I woke up the next day and took a shower. I got dressed and went to the kitchen to make myself some breakfast before school. I look in the cabinets for something to make I guess Mom forgot to go shopping this week. I found a package of pop tarts so I just ate that. I got my backpack and left the house. I drove to school in silence just lost in my thoughts. When i got there I went to my locker to go get my books and Dylan was there waiting for me like always.

"Hey Landon" Dylan said as he put his hand on my shoulder.

"umm... Hey Dylan" I said trying to sound a little more manly than normal. I ducked out from his grasp.
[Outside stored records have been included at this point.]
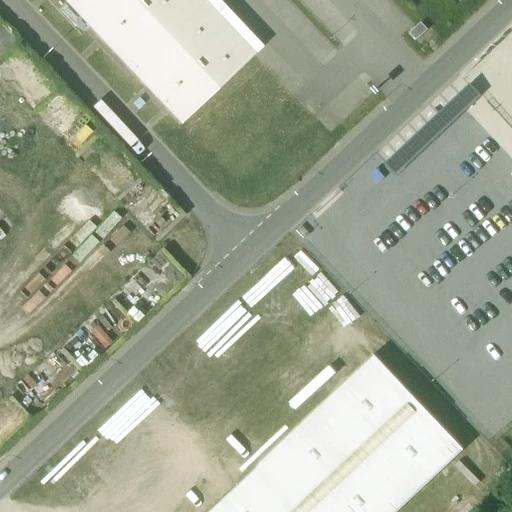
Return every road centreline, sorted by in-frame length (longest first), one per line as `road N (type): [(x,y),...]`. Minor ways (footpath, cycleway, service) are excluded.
road 1 (unclassified): [(511,10),(248,255)]
road 2 (residential): [(3,0),(248,255)]
road 3 (unclassified): [(248,255),(0,486)]
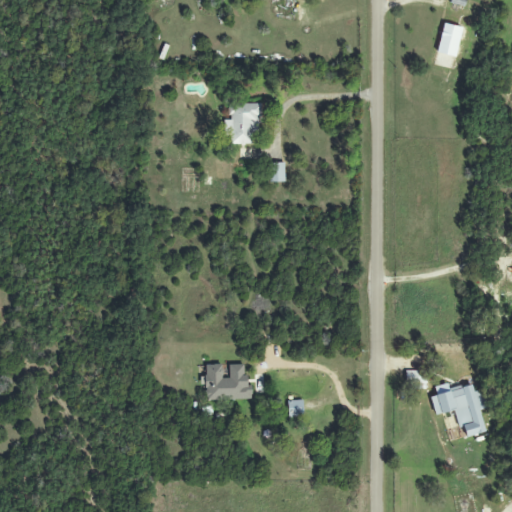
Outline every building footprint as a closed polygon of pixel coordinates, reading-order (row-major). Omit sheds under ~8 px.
[(454,57),(461,28),(444,24),(436,52),(454,57)] [(252,144),(252,132),(260,131),(259,103),(229,104),(229,121),(223,121),(224,135),(231,135),(231,145),(252,144)] [(285,182),(284,163),(268,163),(269,182),(285,182)] [(228,365),(229,378),(222,378),(222,365),(206,365),(206,382),(206,400),(251,400),(251,390),(246,391),(245,365),(228,365)] [(406,385),(427,385),(426,371),(405,371),(406,385)] [(429,396),(435,416),(453,411),(458,429),(463,428),(466,437),(485,432),(479,410),(482,409),(475,383),(429,396)] [(303,416),(302,400),(287,401),(288,417),(303,416)]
He was being too touchy.

"I miss you when you left" he said. Was he trying to be seductive? Why did he sounds so weird.

"uh...Okay bro"

He leaned in close to my ear "I can't stop thinking of you and that kiss" he whispered. Okay he was weirding me out.

"Sure. Whatever" I said as I walked away. He was making this difficult. I just wanted to be friends. I wanted to forget about what happened.

***Dylans POV***

Why was he acting like nothing happened between us. We fucking kissed! We made out and he was pretending it didn't happen and that it was nothing. Britney said maybe I should try flirting with him. Well THAT obviously was working so well for me. God! It was so easy to get a girl interested in me. I just batted my eyes and flirted and they flocked to me like I was gold. Why couldn't it be that way with Landon? Why did this have to be so hard. Especially because I normally didn't care what anyone thought of me but I love Landon. I wanted him to see me the same way. I guess I just have to step up my game. Maybe I should flirt with him more. I'm great at seducing people. I wonder if that would work? Well I had to try something because I had to have him. I wanted him to be mine.